··· TASK INPUT

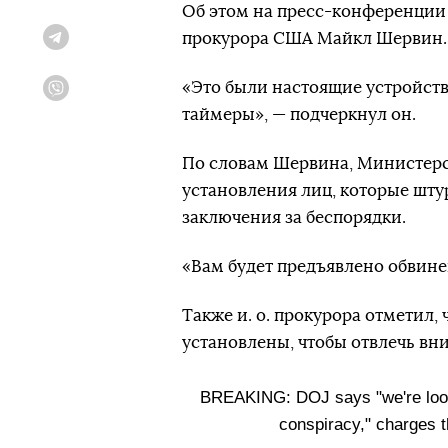
Об этом на пресс-конференции
прокурора США Майкл Шервин.
Telegram
«Это были настоящие устройств
Viber
таймеры», — подчеркнул он.
По словам Шервина, Министерс
установления лиц, которые шту
заключения за беспорядки.
«Вам будет предъявлено обвинен
Также и. о. прокурора отметил,
установлены, чтобы отвлечь вн
BREAKING: DOJ says "we're lookin
conspiracy," charges t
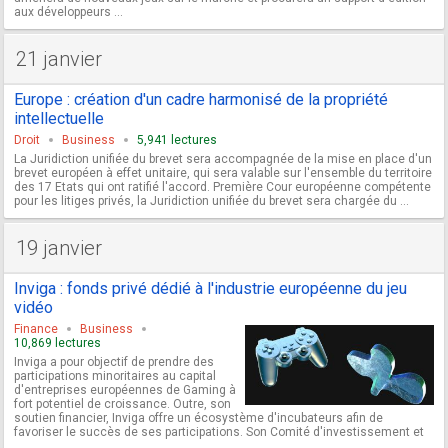
aux développeurs ...
21 janvier
Europe : création d'un cadre harmonisé de la propriété
intellectuelle
Droit
Business
5,941 lectures
La Juridiction unifiée du brevet sera accompagnée de la mise en place d'un
brevet européen à effet unitaire, qui sera valable sur l'ensemble du territoire
des 17 Etats qui ont ratifié l'accord. Première Cour européenne compétente
pour les litiges privés, la Juridiction unifiée du brevet sera chargée du ...
19 janvier
Inviga : fonds privé dédié à l'industrie européenne du jeu
vidéo
Finance
Business
10,869 lectures
Inviga a pour objectif de prendre des
participations minoritaires au capital
d'entreprises européennes de Gaming à
fort potentiel de croissance. Outre, son
soutien financier, Inviga offre un écosystème d'incubateurs afin de
favoriser le succès de ses participations. Son Comité d'investissement et
...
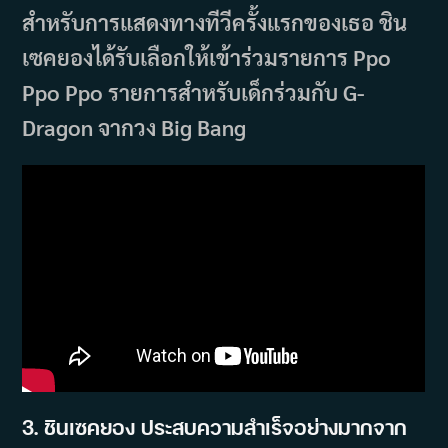
สำหรับการแสดงทางทีวีครั้งแรกของเธอ ชิน
เซคยองได้รับเลือกให้เข้าร่วมรายการ Ppo
Ppo Ppo รายการสำหรับเด็กร่วมกับ G-
Dragon จากวง Big Bang
3. ชินเซคยอง ประสบความสำเร็จอย่างมากจาก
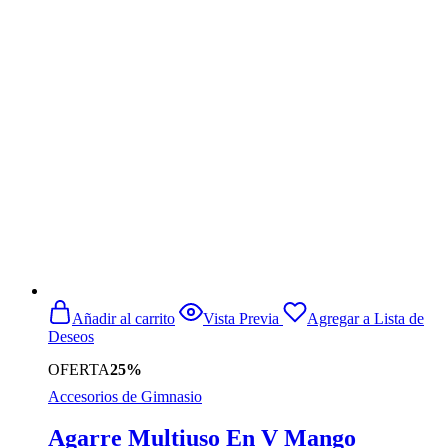
precio
precio
original
actual
era:
es:
$59.990.
$39.990.
Añadir al carrito
Vista Previa
Agregar a Lista de
Deseos
OFERTA
25%
Accesorios de Gimnasio
Agarre Multiuso En V Mango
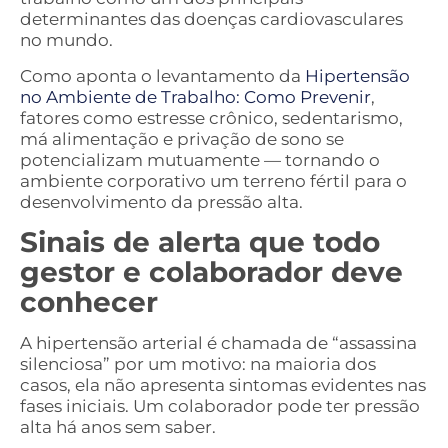
determinantes das doenças cardiovasculares
no mundo.
Como aponta o levantamento da
Hipertensão
no Ambiente de Trabalho: Como Prevenir
,
fatores como estresse crônico, sedentarismo,
má alimentação e privação de sono se
potencializam mutuamente — tornando o
ambiente corporativo um terreno fértil para o
desenvolvimento da pressão alta.
Sinais de alerta que todo
gestor e colaborador deve
conhecer
A hipertensão arterial é chamada de “assassina
silenciosa” por um motivo: na maioria dos
casos, ela não apresenta sintomas evidentes nas
fases iniciais. Um colaborador pode ter pressão
alta há anos sem saber.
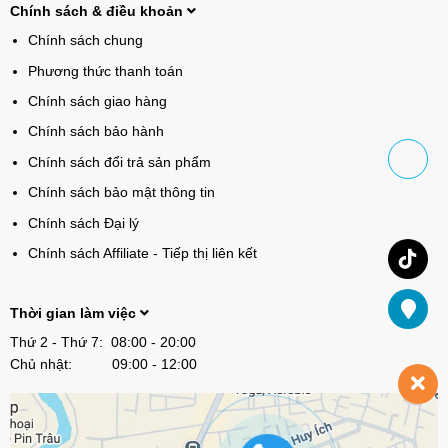
Chính sách & điều khoản
Chính sách chung
Phương thức thanh toán
Chính sách giao hàng
Chính sách bảo hành
Chính sách đổi trả sản phẩm
Chính sách bảo mật thông tin
Chính sách Đại lý
Chính sách Affiliate - Tiếp thị liên kết
Thời gian làm việc
Thứ 2 - Thứ 7: 08:00 - 20:00
Chủ nhật: 09:00 - 12:00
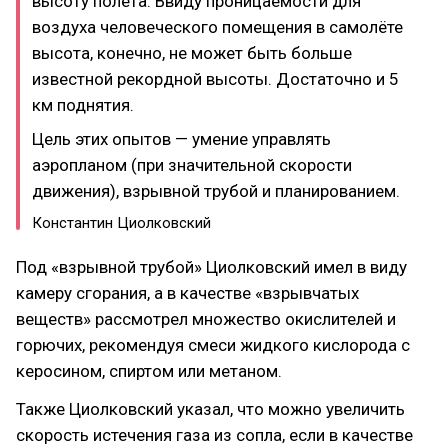
высоту полёта. Ввиду проницаемости для
воздуха человеческого помещения в самолёте
высота, конечно, не может быть больше
известной рекордной высоты. Достаточно и 5
км поднятия.
Цель этих опытов — умение управлять
аэропланом (при значительной скорости
движения), взрывной трубой и планированием.
Константин Циолковский
Под «взрывной трубой» Циолковский имел в виду
камеру сгорания, а в качестве «взрывчатых
веществ» рассмотрел множество окислителей и
горючих, рекомендуя смеси жидкого кислорода с
керосином, спиртом или метаном.
Также Циолковский указал, что можно увеличить
скорость истечения газа из сопла, если в качестве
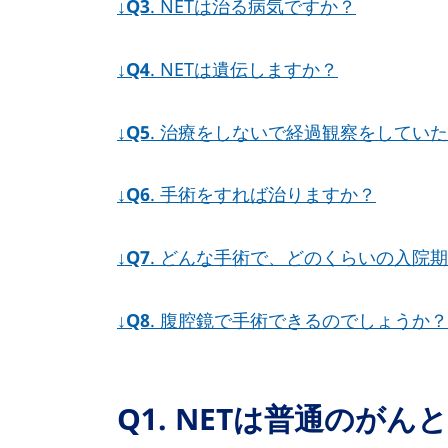
↓
Q3
. NETは治る病気ですか？
↓
Q4
. NETは遺伝しますか？
↓
Q5
. 治療をしないで経過観察をしてい
↓
Q6
. 手術をすれば治りますか？
↓
Q7
. どんな手術で、どのくらいの入院
↓
Q8
. 腹腔鏡で手術できるのでしょうか？
Q1. NETは普通のが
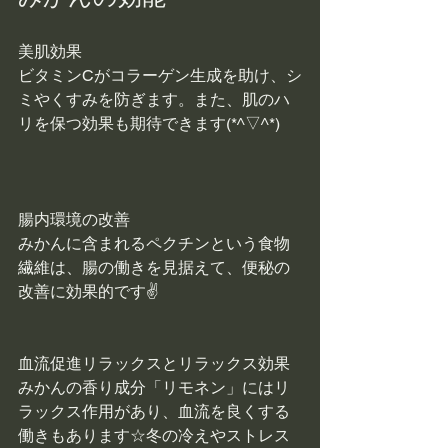
美肌効果
ビタミンCがコラーゲン生成を助け、シ
ミやくすみを防ぎます。また、肌のハ
リを保つ効果も期待できます(*^▽^*)
腸内環境の改善
みかんに含まれるペクチンという食物
繊維は、腸の働きを見据えて、便秘の
改善に効果的です✌
血流促進リラックスとリラックス効果
みかんの香り成分「リモネン」にはリ
ラックス作用があり、血流を良くする
働きもあります☆冬の冷えやストレス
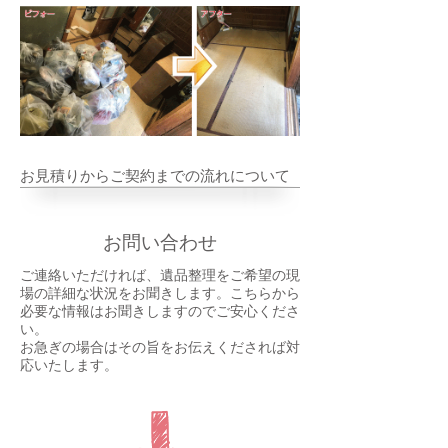
お見積りからご契約までの流れについて
お問い合わせ
ご連絡いただければ、遺品整理をご希望の現
場の詳細な状況をお聞きします。こちらから
必要な情報はお聞きしますのでご安心くださ
い。
お急ぎの場合はその旨をお伝えくだされば対
応いたします。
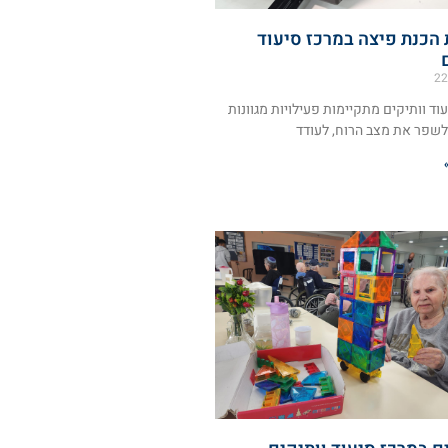
 הכנת פיצה במרכז סיעוד
22
וד וותיקים מתקיימות פעילויות מגוונות
שפר את מצב הרוח, לעודד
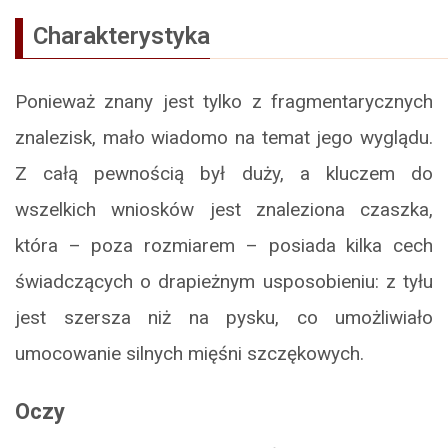
Charakterystyka
Ponieważ znany jest tylko z fragmentarycznych
znalezisk, mało wiadomo na temat jego wyglądu.
Z całą pewnością był duży, a kluczem do
wszelkich wniosków jest znaleziona czaszka,
która – poza rozmiarem – posiada kilka cech
świadczących o drapieżnym usposobieniu: z tyłu
jest szersza niż na pysku, co umożliwiało
umocowanie silnych mięśni szczękowych.
Oczy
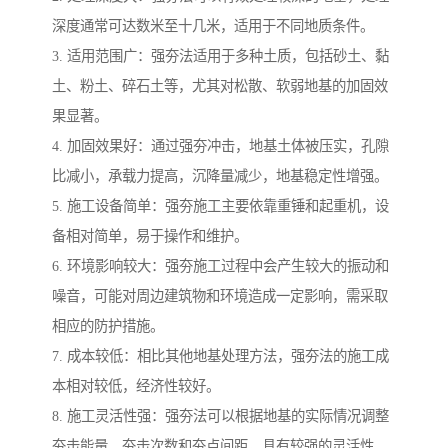
深度通常可达数米至十几米，适用于不同地质条件。
3. 适用范围广：强夯法适用于多种土质，包括砂土、黏
土、粉土、碎石土等，尤其对松散、软弱地基的加固效
果显著。
4. 加固效果好：通过强夯冲击，地基土体被压实，孔隙
比减小，承载力提高，沉降量减少，地基稳定性增强。
5. 施工设备简单：强夯施工主要依靠重锤和起重机，设
备相对简单，易于操作和维护。
6. 环境影响较大：强夯施工过程中会产生较大的振动和
噪音，可能对周边建筑物和环境造成一定影响，需采取
相应的防护措施。
7. 成本较低：相比其他地基处理方法，强夯法的施工成
本相对较低，经济性较好。
8. 施工灵活性强：强夯法可以根据地基的实际情况调整
夯击能量、夯击次数和夯点间距，具有较强的灵活性。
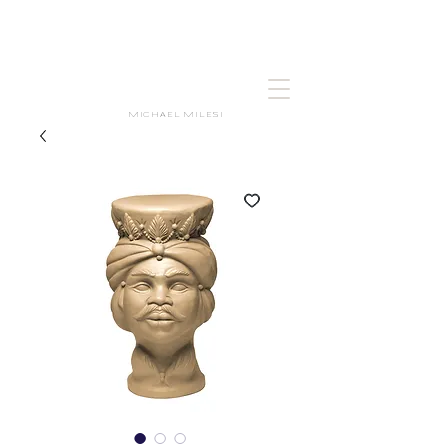
MICHAEL MILESI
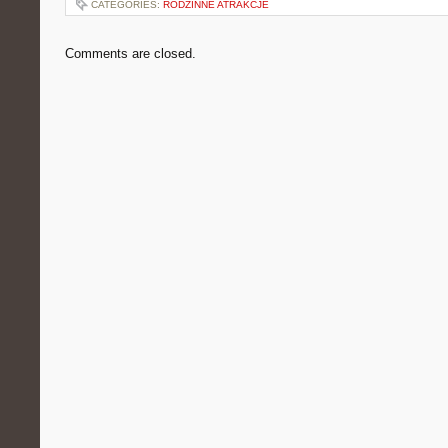
CATEGORIES:
RODZINNE ATRAKCJE
Comments are closed.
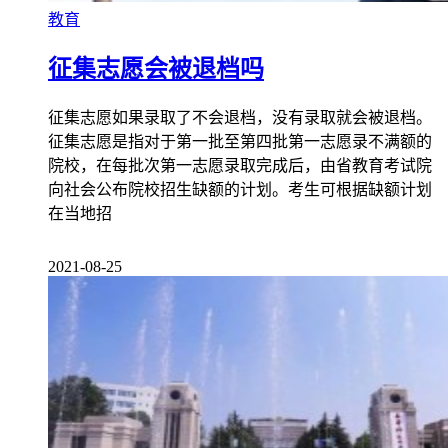
教育
征集志愿会被退档吗
征集志愿如果录取了不会退档，没有录取就会被退档。
征集志愿是指对于第一批至第四批第一志愿录不满额的
院校，在每批次第一志愿录取完成后，由省教育考试院
向社会公布院校招生缺额的计划。考生可根据缺额计划
在当地招
2021-08-25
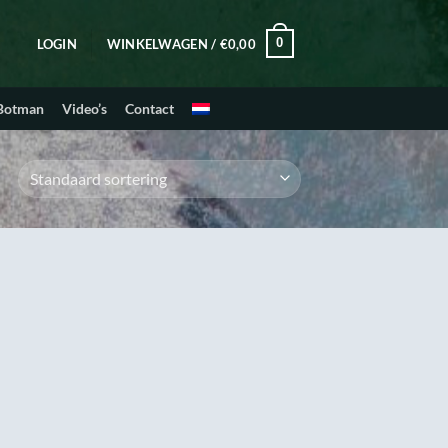
0
LOGIN
WINKELWAGEN /
€
0,00
 Botman
Video’s
Contact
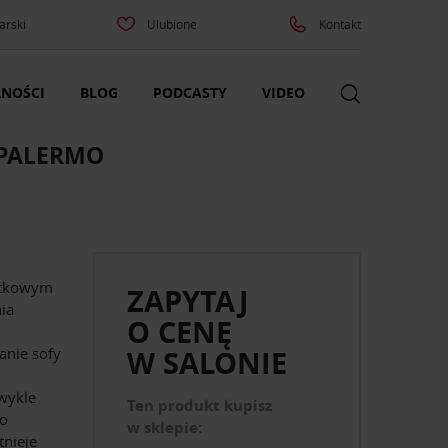
arski
Ulubione
Kontakt
NOŚCI
BLOG
PODCASTY
VIDEO
PALERMO
ątkowym
ZAPYTAJ
ia
O CENĘ
anie sofy
W SALONIE
zwykle
Ten produkt kupisz
do
w sklepie:
tnieje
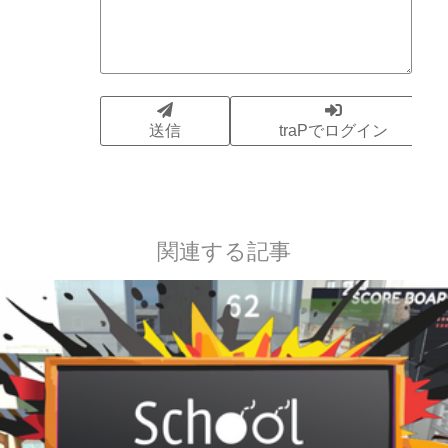
関連する記事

······

» PROBLEM TO SOLVE
Copy out all the text lines from the material above, in order, character for character. Leave out the pictures.

» TASK ANSWER
Об этом на пресс-конференции
прокурора США Майкл Шервин.
Telegram
«Это были настоящие устройств
Viber
таймеры», — подчеркнул он.
По словам Шервина, Министерс
установления лиц, которые шту
заключения за беспорядки.
«Вам будет предъявлено обвинен
Также и. о. прокурора отметил,
установлены, чтобы отвлечь вн
BREAKING: DOJ says "we're lookin
conspiracy," charges t
aux développeurs ...
21 janvier
Europe : création d'un cadre harmonisé de la propriété
intellectuelle
Droit
Business
5,941 lectures
La Juridiction unifiée du brevet sera accompagnée de la mise en place d'un
brevet européen à effet unitaire, qui sera valable sur l'ensemble du territoire
des 17 Etats qui ont ratifié l'accord. Première Cour européenne compétente
pour les litiges privés, la Juridiction unifiée du brevet sera chargée du ...
19 janvier
Inviga : fonds privé dédié à l'industrie européenne du jeu
vidéo
Finance
Business
10,869 lectures
Inviga a pour objectif de prendre des
participations minoritaires au capital
d'entreprises européennes de Gaming à
fort potentiel de croissance. Outre, son
soutien financier, Inviga offre un écosystème d'incubateurs afin de
favoriser le succès de ses participations. Son Comité d'investissement et
...
สำหรับการแสดงทางทีวีครั้งแรกของเธอ ชิน
เซคยองได้รับเลือกให้เข้าร่วมรายการ Ppo
Ppo Ppo รายการสำหรับเด็กร่วมกับ G-
Dragon จากวง Big Bang
3. ชินเซคยอง ประสบความสำเร็จอย่างมากจาก
precio
precio
original
actual
era:
es:
$59.990.
$39.990.
Añadir al carrito
Vista Previa
Agregar a Lista de
Deseos
OFERTA
25%
Accesorios de Gimnasio
Agarre Multiuso En V Mango
determinantes das doenças cardiovasculares
no mundo.
Como aponta o levantamento da
Hipertensão
no Ambiente de Trabalho: Como Prevenir
,
fatores como estresse crônico, sedentarismo,
má alimentação e privação de sono se
potencializam mutuamente — tornando o
ambiente corporativo um terreno fértil para o
desenvolvimento da pressão alta.
Sinais de alerta que todo
gestor e colaborador deve
conhecer
A hipertensão arterial é chamada de “assassina
silenciosa” por um motivo: na maioria dos
casos, ela não apresenta sintomas evidentes nas
fases iniciais. Um colaborador pode ter pressão
alta há anos sem saber.
Chính sách & điều khoản
Chính sách chung
Phương thức thanh toán
Chính sách giao hàng
Chính sách bảo hành
Chính sách đổi trả sản phẩm
Chính sách bảo mật thông tin
Chính sách Đại lý
Chính sách Affiliate - Tiếp thị liên kết
Thời gian làm việc
Thứ 2 - Thứ 7: 08:00 - 20:00
Chủ nhật: 09:00 - 12:00
высоту полёта. Ввиду проницаемости для
воздуха человеческого помещения в самолёте
высота, конечно, не может быть больше
известной рекордной высоты. Достаточно и 5
км поднятия.
Цель этих опытов — умение управлять
аэропланом (при значительной скорости
движения), взрывной трубой и планированием.
Константин Циолковский
Под «взрывной трубой» Циолковский имел в виду
камеру сгорания, а в качестве «взрывчатых
веществ» рассмотрел множество окислителей и
горючих, рекомендуя смеси жидкого кислорода с
керосином, спиртом или метаном.
Также Циолковский указал, что можно увеличить
скорость истечения газа из сопла, если в качестве
↓
Q3
. NETは治る病気ですか？
↓
Q4
. NETは遺伝しますか？
↓
Q5
. 治療をしないで経過観察をしてい
↓
Q6
. 手術をすれば治りますか？
↓
Q7
. どんな手術で、どのくらいの入院
↓
Q8
. 腹腔鏡で手術できるのでしょうか？
Q1. NETは普通のが
美肌効果
ビタミンCがコラーゲン生成を助け、シ
ミやくすみを防ぎます。また、肌のハ
リを保つ効果も期待できます(*^▽^*)
腸内環境の改善
みかんに含まれるペクチンという食物
繊維は、腸の働きを見据えて、便秘の
改善に効果的です✌
血流促進リラックスとリラックス効果
みかんの香り成分「リモネン」にはリ
ラックス作用があり、血流を良くする
働きもあります☆冬の冷えやストレス
お見積りからご契約までの流れについて
お問い合わせ
ご連絡いただければ、遺品整理をご希望の現
場の詳細な状況をお聞きします。こちらから
必要な情報はお聞きしますのでご安心くださ
い。
お急ぎの場合はその旨をお伝えくだされば対
応いたします。
 הכנת פיצה במרכז סיעוד
22
וד וותיקים מתקיימות פעילויות מגוונות
שפר את מצב הרוח, לעודד
Charakterystyka
Ponieważ znany jest tylko z fragmentarycznych
znalezisk, mało wiadomo na temat jego wyglądu.
Z całą pewnością był duży, a kluczem do
wszelkich wniosków jest znaleziona czaszka,
która – poza rozmiarem – posiada kilka cech
świadczących o drapieżnym usposobieniu: z tyłu
jest szersza niż na pysku, co umożliwiało
umocowanie silnych mięśni szczękowych.
Oczy
深度通常可达数米至十几米，适用于不同地质条件。
3. 适用范围广：强夯法适用于多种土质，包括砂土、黏
土、粉土、碎石土等，尤其对松散、软弱地基的加固效
果显著。
4. 加固效果好：通过强夯冲击，地基土体被压实，孔隙
比减小，承载力提高，沉降量减少，地基稳定性增强。
5. 施工设备简单：强夯施工主要依靠重锤和起重机，设
备相对简单，易于操作和维护。
6. 环境影响较大：强夯施工过程中会产生较大的振动和
噪音，可能对周边建筑物和环境造成一定影响，需采取
相应的防护措施。
7. 成本较低：相比其他地基处理方法，强夯法的施工成
本相对较低，经济性较好。
8. 施工灵活性强：强夯法可以根据地基的实际情况调整
夯击能量、夯击次数和夯点间距，具有较强的灵活性。
MICHAEL MILESI
CATEGORIES:
RODZINNE ATRAKCJE
Comments are closed.
教育
征集志愿会被退档吗
征集志愿如果录取了不会退档，没有录取就会被退档。
征集志愿是指对于第一批至第四批第一志愿录不满额的
院校，在每批次第一志愿录取完成后，由省教育考试院
向社会公布院校招生缺额的计划。考生可根据缺额计划
在当地招
2021-08-25
0
LOGIN
WINKELWAGEN /
€
0,00
 Botman
Video’s
Contact
arski
Ulubione
Kontakt
NOŚCI
BLOG
PODCASTY
VIDEO
PALERMO
ątkowym
ZAPYTAJ
ia
O CENĘ
anie sofy
W SALONIE
zwykle
Ten produkt kupisz
do
w sklepie:
tnieje
関連する記事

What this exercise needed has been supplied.